Qui doit produire les normes sociales en France ? L’État, les syndicats ? Ces questions, les mouvements sociaux contre la réforme du Code du travail hier et sur les retraites aujourd’hui, en montre la brûlante actualité.
Il s’agit d’un ouvrage collectif rédigé par dix-neuf auteurs, essentiellement des historiens, sociologues, juristes, anciens conseillers de ministres, ainsi que le directeur du bureau de l’OIT pour la France.
Longtemps en France, le politique et les partenaires sociaux ont relevé d’un rapport de subordination : le politique croyant en sa toute-puissance et l’État décidait, intervenant systématiquement dans le domaine social et dans les relations professionnelles. Longtemps aussi, une défiance mutuelle a régné entre syndicats et représentants du patronat. Le paritarisme, cher à la CGT-FO, est régulièrement attaqué par les différents gouvernements. L’actuel traite les syndicats de « corps intermédiaires », terme passe-partout, bouche-trou et qui ne veut pas dire grand-chose ! Ces « corps intermédiaires » n’auraient qu’à se mettre à genoux comme des vassaux ? A l’évidence, les travailleurs ne l’entendent pas de la sorte. Ils se permettent même de sortir massivement dans les rues contre le projet sur les retraites. Ils contestent comme ils l’avaient fait en 1995, puis contre le CPE puis encore contre les lois El Khomri.

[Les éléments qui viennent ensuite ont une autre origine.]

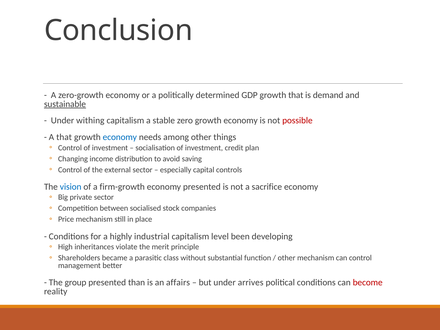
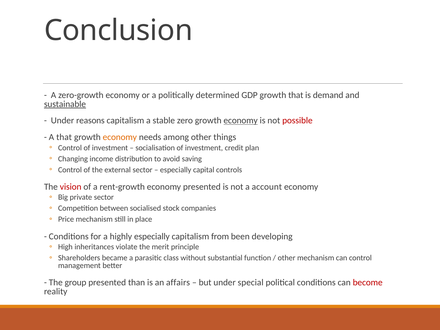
withing: withing -> reasons
economy at (241, 121) underline: none -> present
economy at (120, 137) colour: blue -> orange
vision colour: blue -> red
firm-growth: firm-growth -> rent-growth
sacrifice: sacrifice -> account
highly industrial: industrial -> especially
level: level -> from
arrives: arrives -> special
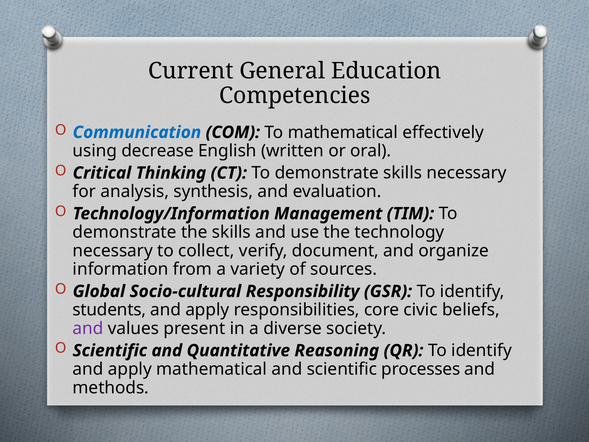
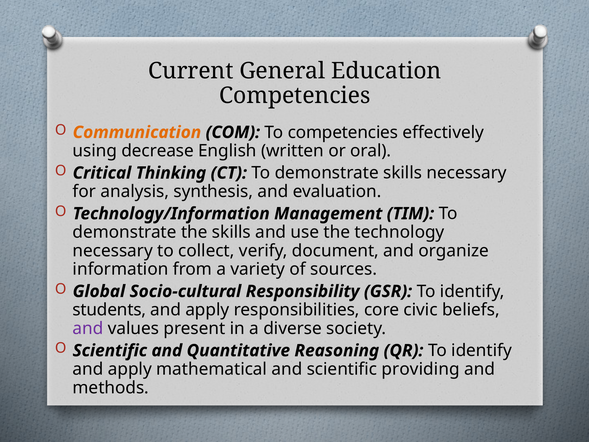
Communication colour: blue -> orange
To mathematical: mathematical -> competencies
processes: processes -> providing
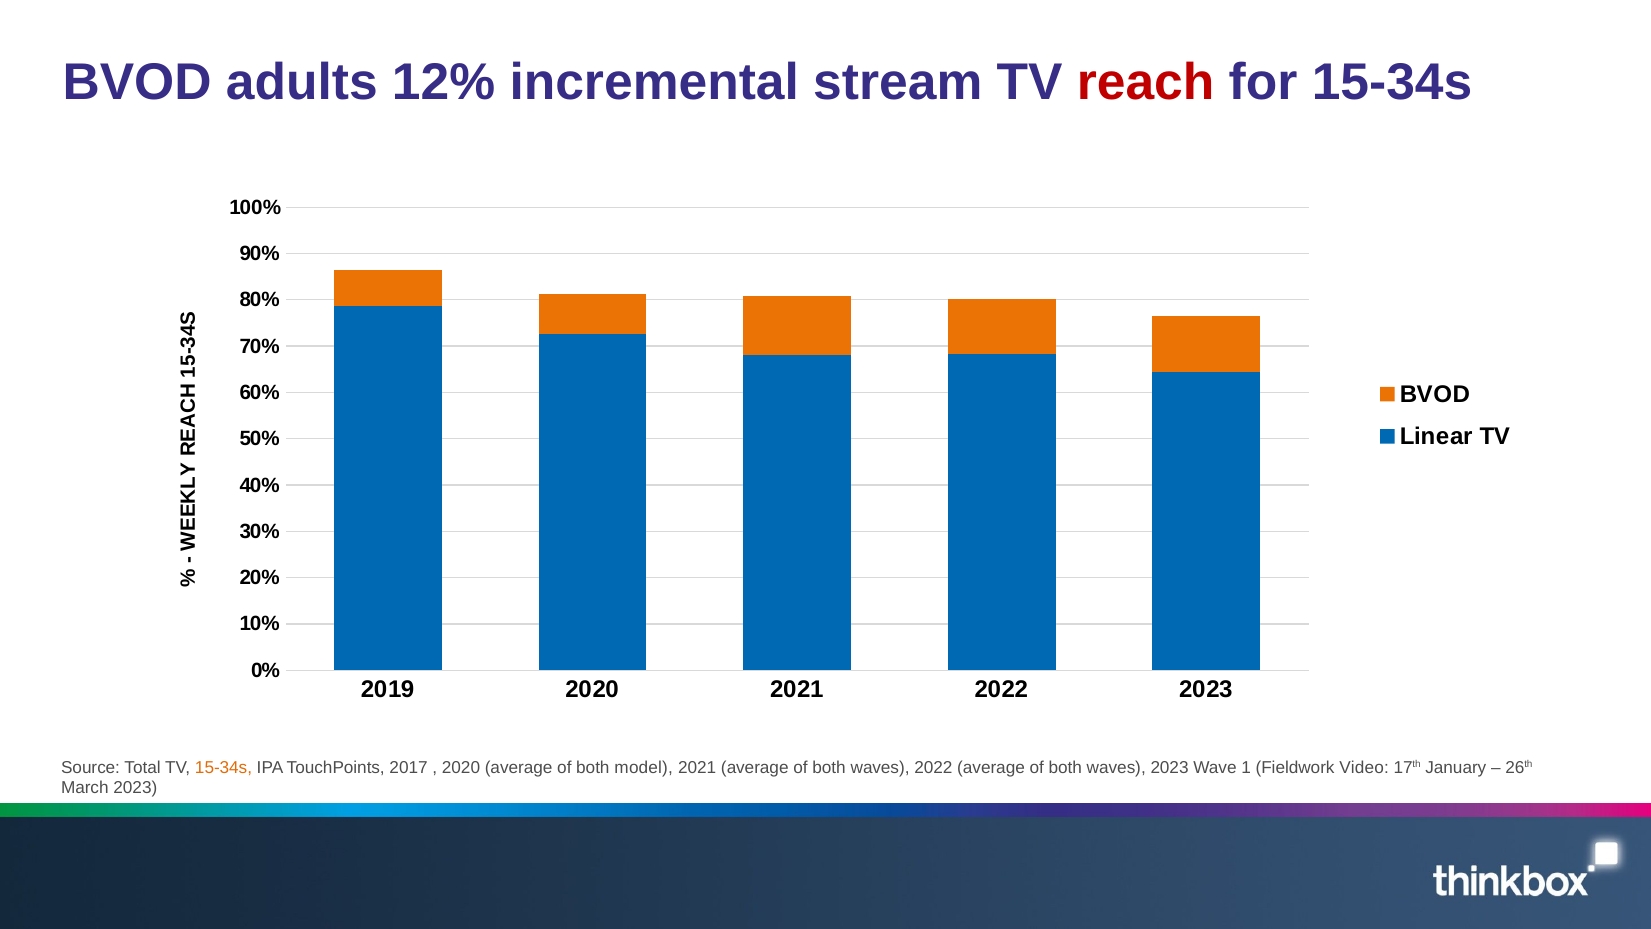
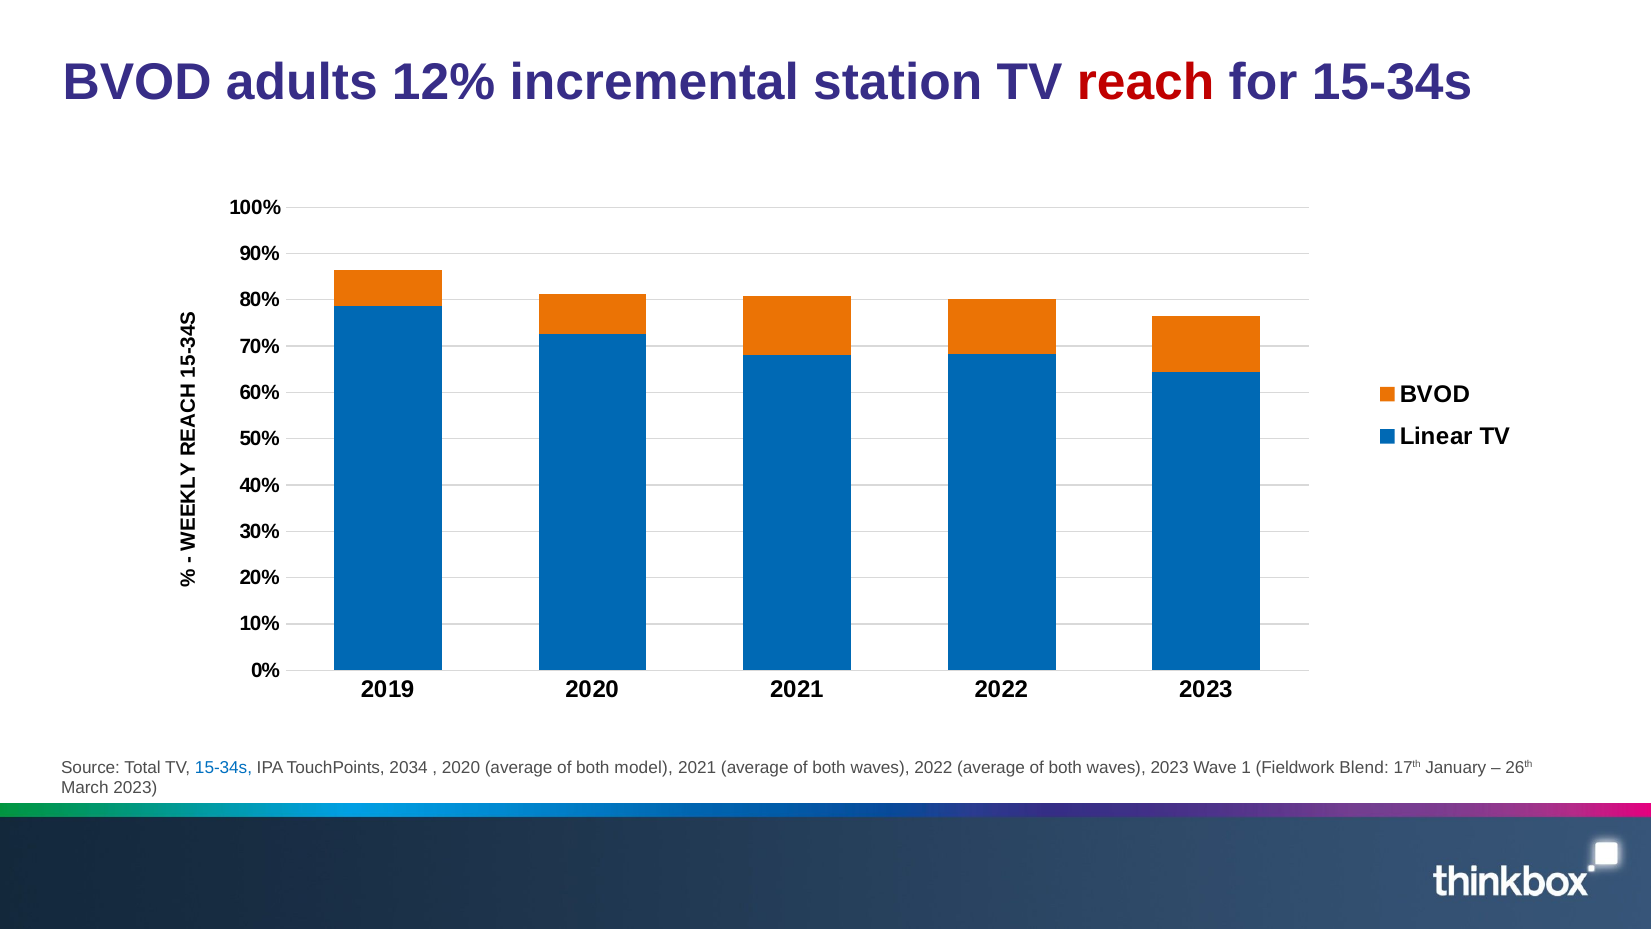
stream: stream -> station
15-34s at (224, 767) colour: orange -> blue
2017: 2017 -> 2034
Video: Video -> Blend
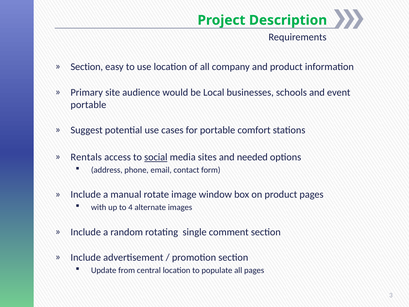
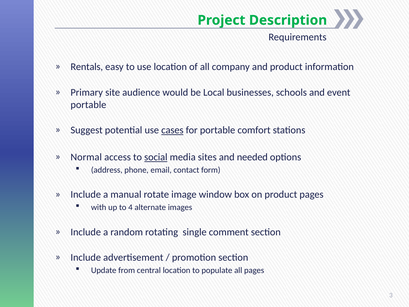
Section at (87, 67): Section -> Rentals
cases underline: none -> present
Rentals: Rentals -> Normal
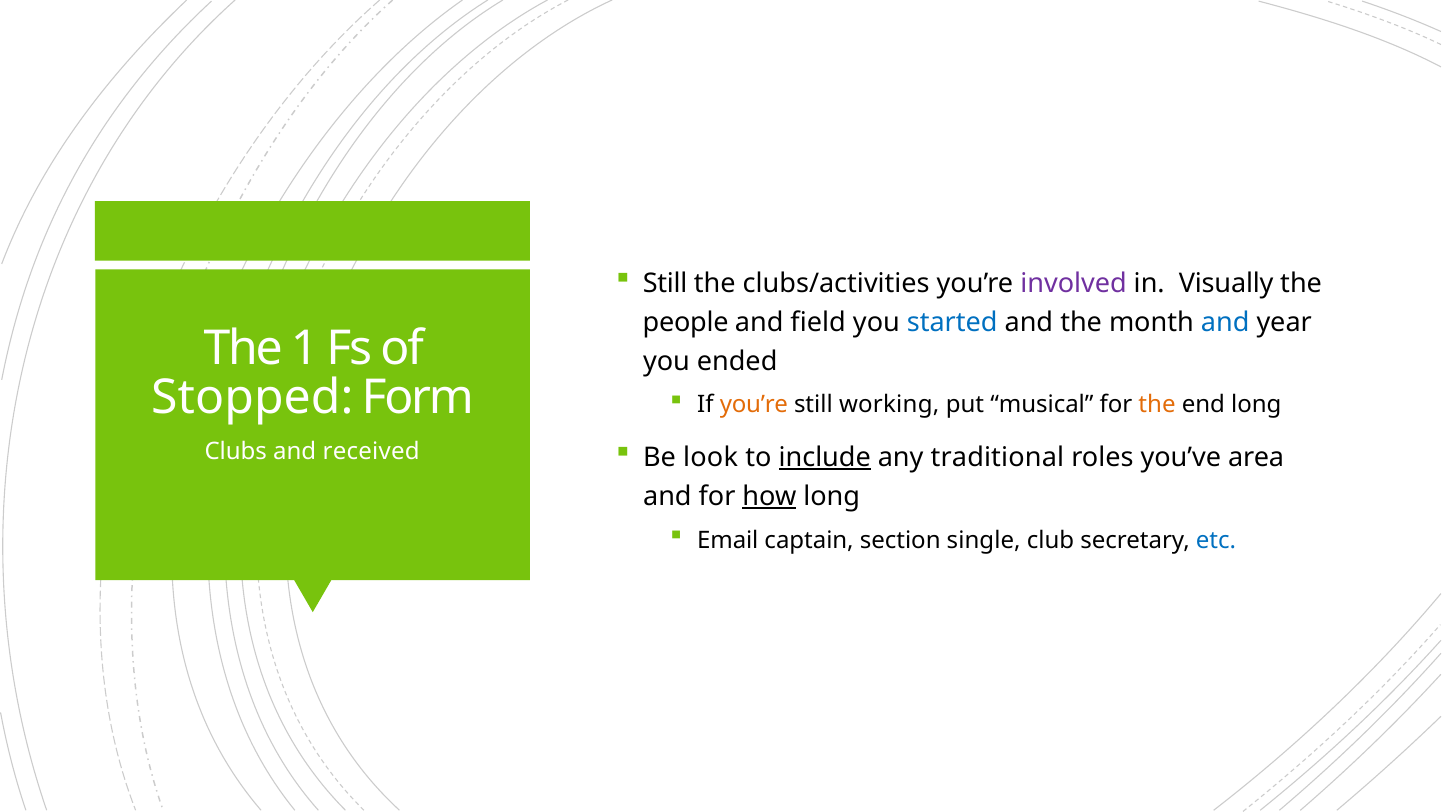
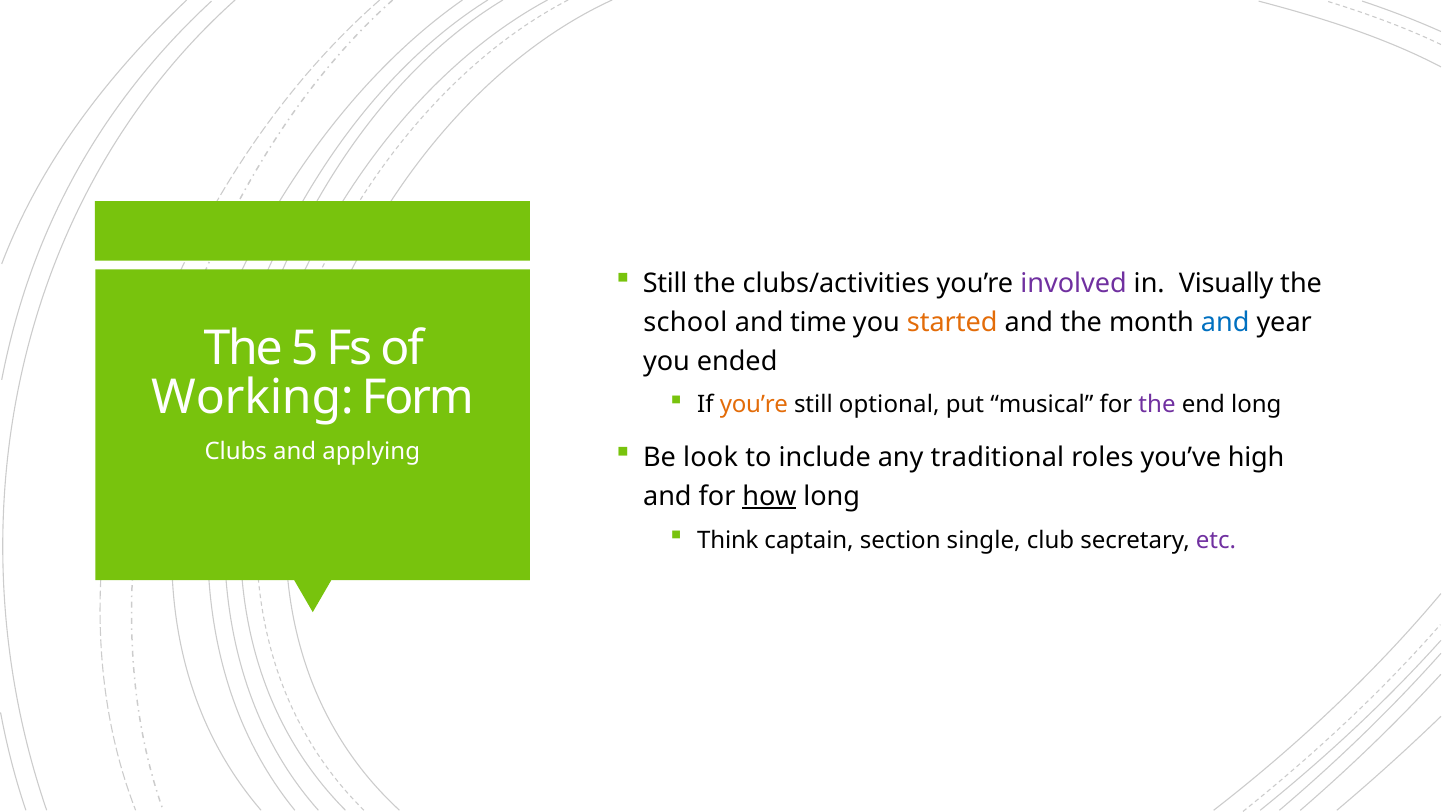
people: people -> school
field: field -> time
started colour: blue -> orange
1: 1 -> 5
Stopped: Stopped -> Working
working: working -> optional
the at (1157, 405) colour: orange -> purple
include underline: present -> none
area: area -> high
received: received -> applying
Email: Email -> Think
etc colour: blue -> purple
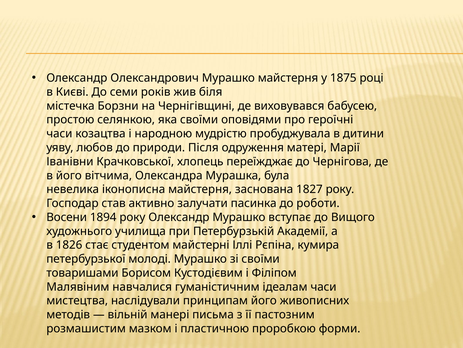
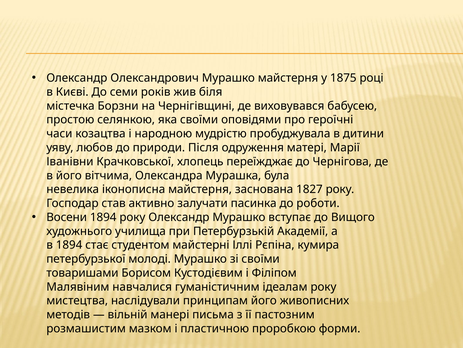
в 1826: 1826 -> 1894
ідеалам часи: часи -> року
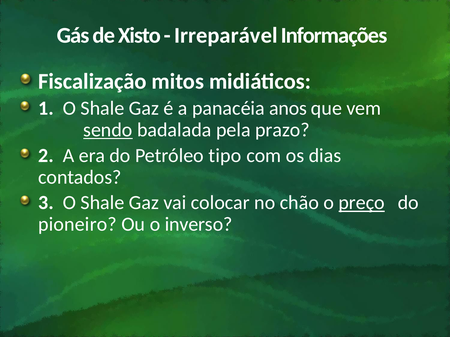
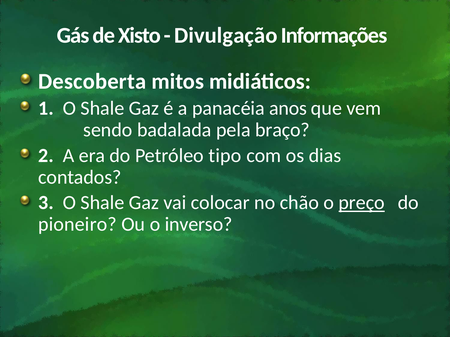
Irreparável: Irreparável -> Divulgação
Fiscalização: Fiscalização -> Descoberta
sendo underline: present -> none
prazo: prazo -> braço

Les nouveaux rapports de la démocratie sociale et du politique
Cet ouvrage est divisé en cinq parties : « Démocratie sociale et démocratie représentative », « La démocratie sociale en Europe et ailleurs », « La démocratie sociale en pratique : un reflet de la démocratie politique ? », « La démocratie sociale face au législateur », « Des lendemains qui chantent ? ». La troisième partie est la plus intéressante pour les syndicalistes car elle aborde des questions fondamentales : participation des salariés, négociation collective, gouvernance d’entreprise, réforme de la représentativité syndicale, référendum d’entreprise, participation des salariés à la gestion des entreprises.
L’ouvrage revient sur le contexte qui a marqué la société française de 1945 aux années 1980, façonné par deux traits essentiels : l’intervention systématique de l’État dans le domaine social et dans les relations professionnelles ainsi que les relations entre employeurs et syndicats empreintes d’une défiance mutuelle. L’intervention du politique et le rôle conféré à l’État pendant les Trente Glorieuses sont largement dus à un héritage historique majeur, celui du programme du Conseil national de la résistance (CNR). Ce programme a été le socle, la base des progrès et acquis des travailleurs de notre pays. C’est justement ce programme du CNR qui est aujourd’hui attaqué frontalement. La bataille pour la sauvegarde de nos systèmes de retraites est essentielle. Elle l’est aussi plus largement pour la préservation de tout l’édifice de la démocratie sociale.
Le social et le politique, sous la direction de Guy Groux, Richard Robert, Martial Foucault. Paris, CNRS éditions, 2020, 264 p.